● Input for this task:

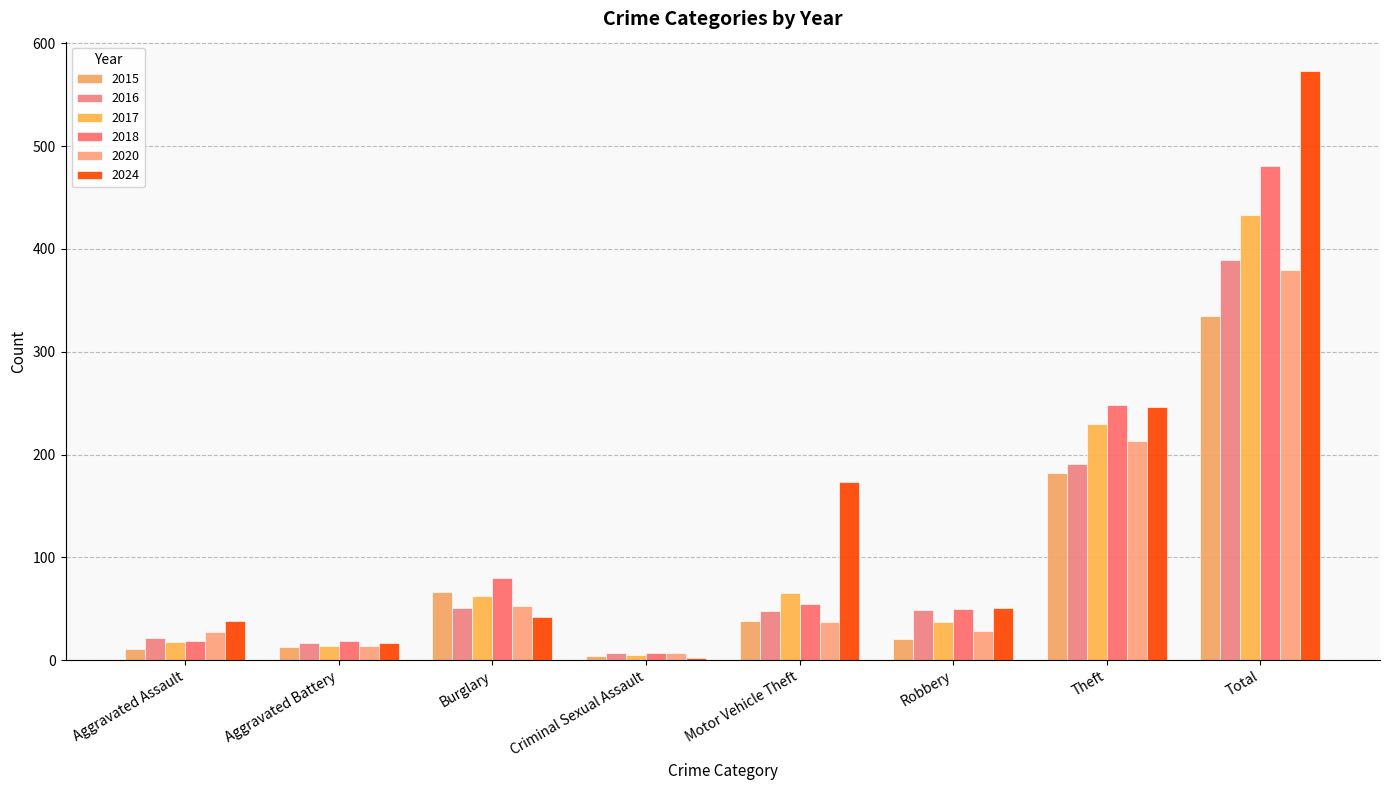

The 2018 series shows 9 at Aggravated Battery. True or false?

False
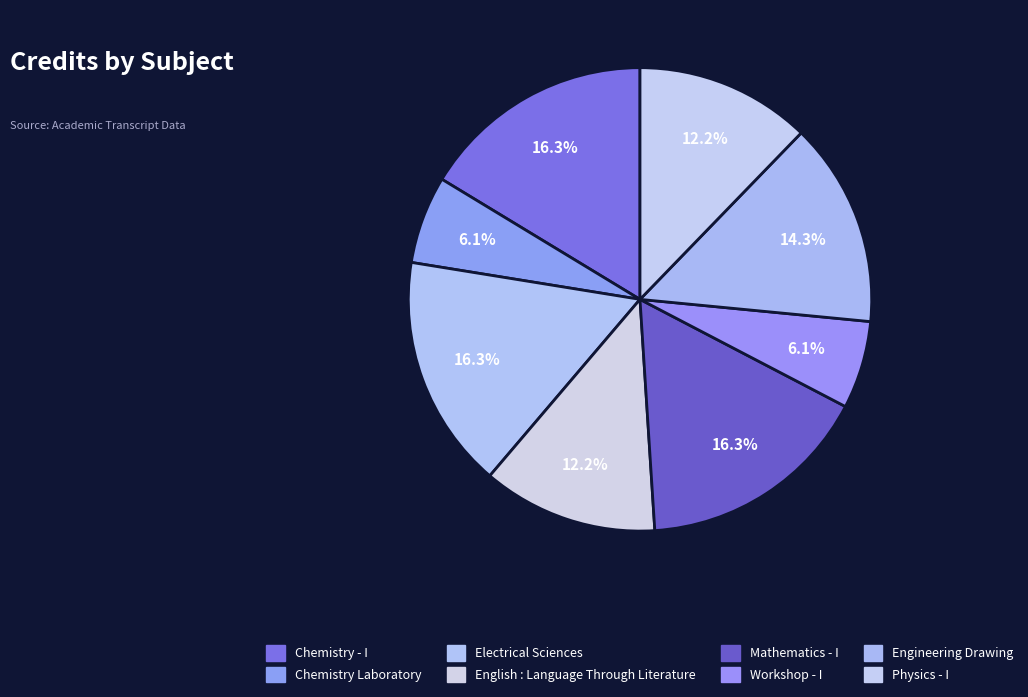

Count the number of slices in the pie.

8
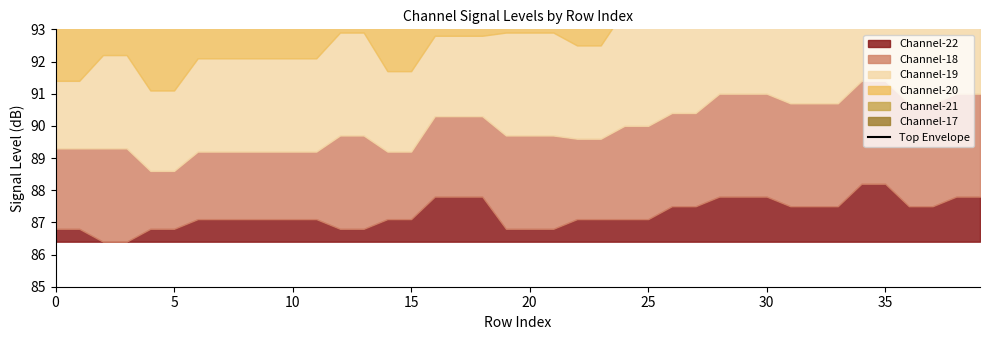

What is the label of the 20th point from the left?

19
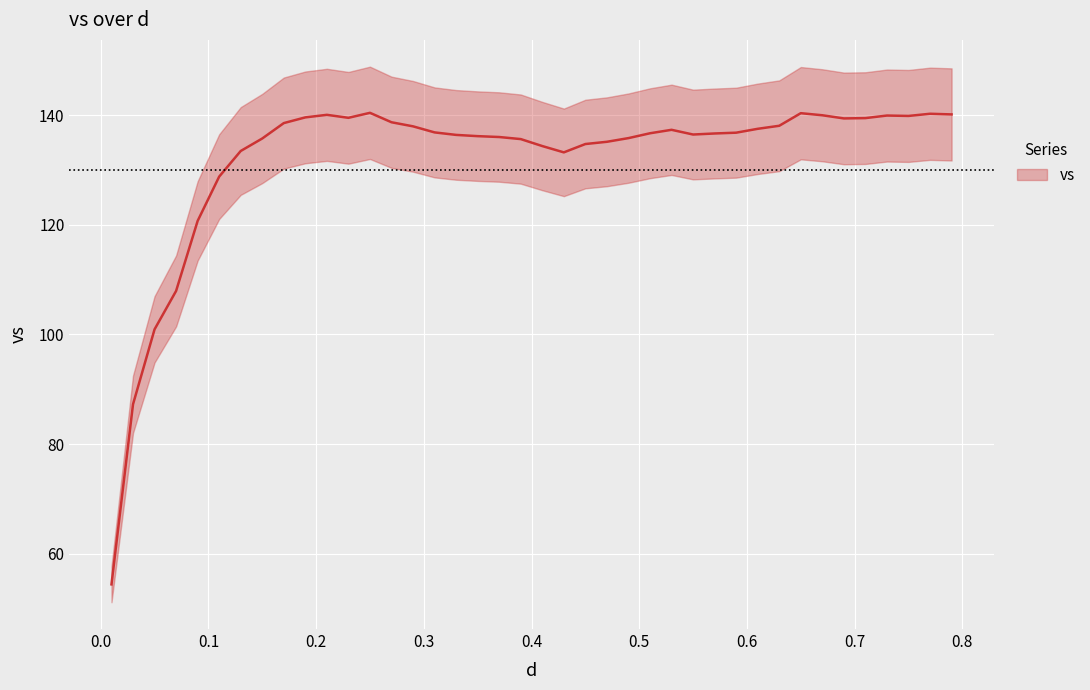

What is the maximum value shown in the chart?

140.5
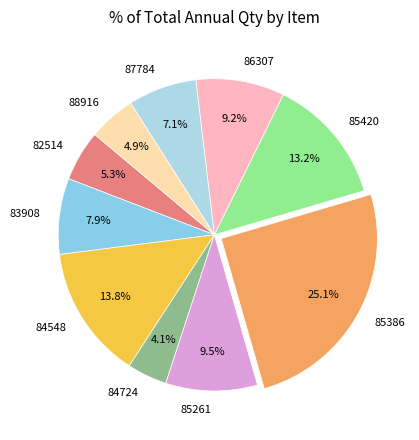

To the nearest percent, what is the combined percentage of 87784 and 86307?

16%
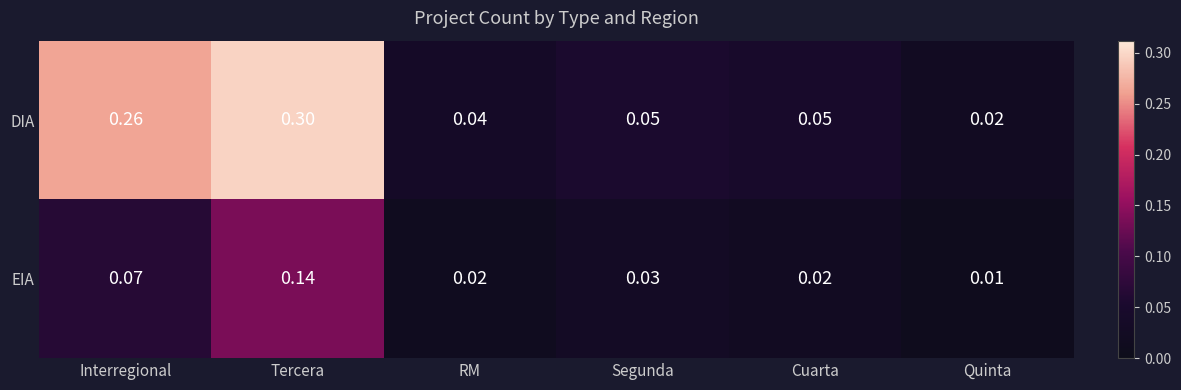

Rank the series by their average value, from lowest to highest.

EIA, DIA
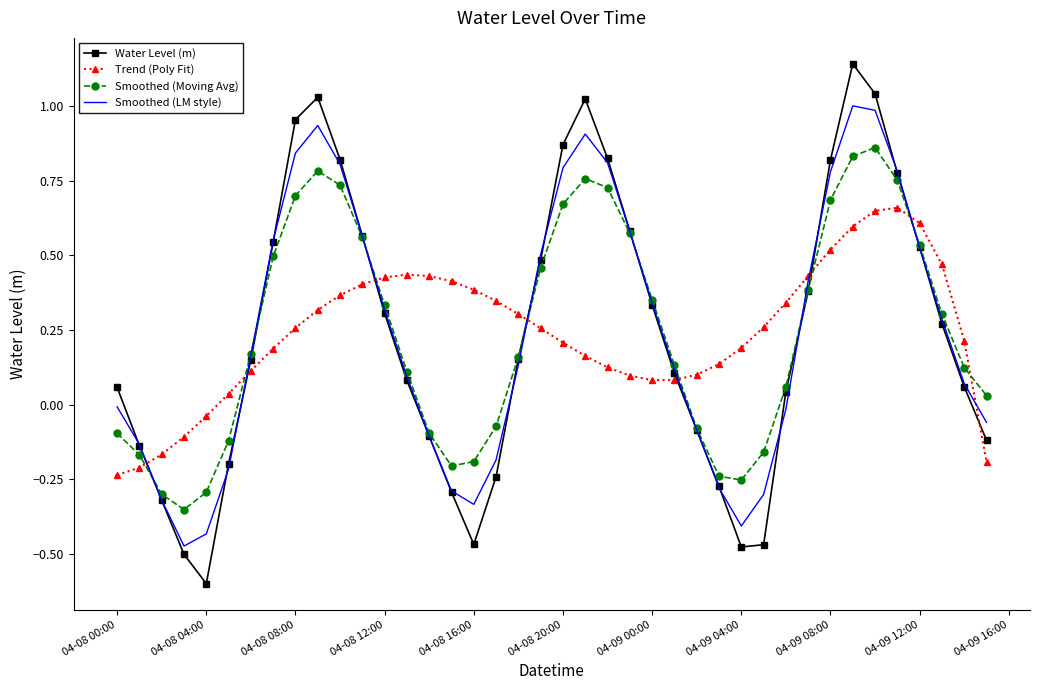

List the series in order of their peak value, highest first.

Water Level (m), Smoothed (LM style), Smoothed (Moving Avg), Trend (Poly Fit)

● Written task: Format the listing above as a JSON list of strings, with one string for each line of text and no entries for blank lines or pictures.

● Result:
[
  "The 2018 series shows 9 at Aggravated Battery. True or false?",
  "False",
  "Count the number of slices in the pie.",
  "8",
  "What is the label of the 20th point from the left?",
  "19",
  "What is the maximum value shown in the chart?",
  "140.5",
  "To the nearest percent, what is the combined percentage of 87784 and 86307?",
  "16%",
  "Rank the series by their average value, from lowest to highest.",
  "EIA, DIA",
  "List the series in order of their peak value, highest first.",
  "Water Level (m), Smoothed (LM style), Smoothed (Moving Avg), Trend (Poly Fit)"
]